The young man called for help. A Crow came, and said, “Swim or float as long as you can. I will bring you aid.” He floated a long time. The Crow returned with a strong cord; the Crow made himself very large; he threw one end of the cord to the youth; by the other he towed him to a small island. “I can do no more,” he said; “but there is another friend.” So as the youth sat there, starving and freezing, there came to him a Fox. “Ha, friend,” he said, “are you here?” “Yes,” replied the youth, “and dying of hunger.” The Fox reflected an instant, and said, “Truly I have no meat; and yet there is a way.” So he picked from the ground a blade of dry grass, and bade the youth eat it. He did so, and found himself a moose (or a horse). Then he fed richly on the young grass till he had enough, when the Fox gave him a second straw, and he became a man again. “Friend,” said the Fox, “there is an Indian village on the main-land, where there is to be a great feast, a grand dance. Would you like to be there?” “Indeed I would,” replied the youth. “Then wait till dark, and I will take you there,” said the Fox. And when night came he bade the youth close his eyes and enter the river, and take hold of the end of his tail, while he should draw. So in the tossing sea they went on for hours. Thought the youth, “We shall never get there.” Said the Fox, “Yes, we will, but keep your eyes shut.” So it went on for another hour, when the youth thought again, “We shall never reach land.” Said the Fox, “Yes, we shall.” However, after a time he opened his eyes, when they were only ten feet from the shore, and this cost them more time and trouble than all the previous swim ere they had the beach under foot.

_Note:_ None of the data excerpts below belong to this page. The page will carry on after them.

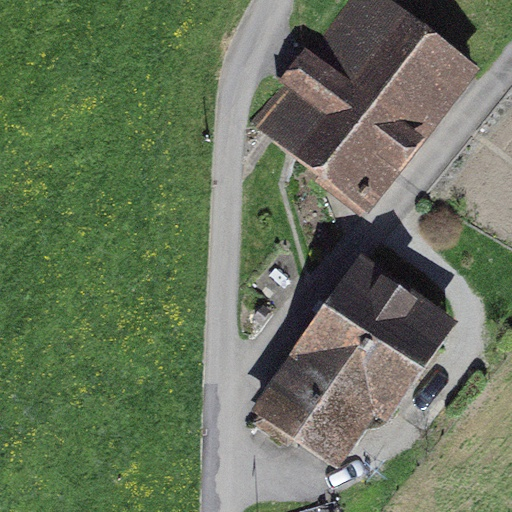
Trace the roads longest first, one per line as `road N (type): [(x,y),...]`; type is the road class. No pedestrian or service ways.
road 1 (unclassified): [(511,71),(319,282),(221,403)]
road 2 (unclassified): [(275,0),(242,86),(233,137),(221,403)]
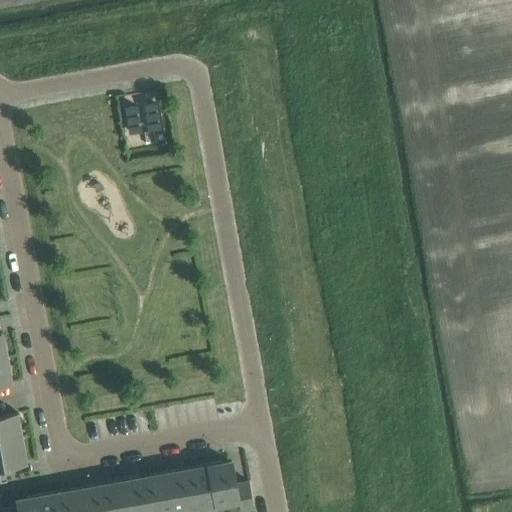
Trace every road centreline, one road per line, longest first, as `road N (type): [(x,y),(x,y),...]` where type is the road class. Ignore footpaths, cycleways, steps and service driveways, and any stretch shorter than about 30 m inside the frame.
road 1 (residential): [(261,420),(63,454),(0,114)]
road 2 (residential): [(261,420),(190,67)]
road 3 (unclassified): [(0,94),(190,67)]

It was his own village. The festival was for the marriage of his own wife to one of the young men who had pushed him overboard. Great was his magic power, great was his anger; he became strong as death. Then he went to his own wigwam, and his wife, seeing him, cried aloud for joy, and kissed him and wept all at once. He said, “Be glad, but the hour of punishment for the men who made these tears is come.” So he went to the sagamore and told him all.
The old chief called for the young men. “Slay them all as you choose,” he said to his son-in-law; “scalp them.” But the youth refused. He called to the Fox, and got the straws which gave the power to transform men to beasts. He changed his enemies into bad animals,–one into a porcupine, one into a hog,–and they were driven into the woods. Thus it was that the first hog and the first porcupine came into the world.
This story, narrated by Tomah Josephs, is partly old Indian and partly European, but whether the latter element was derived from a French Canadian or a Norse source I cannot tell, since it is common to both. The mention of the horse and the hog, or of cattle, does not prove that a story is not pre-Columbian. The Norsemen had brought cattle of various descriptions even to New England. It is to be very much regretted that the first settlers in New England took no pains to ascertain what the Indians knew of the white men who had preceded them. But modern material may have easily been added to an old legend.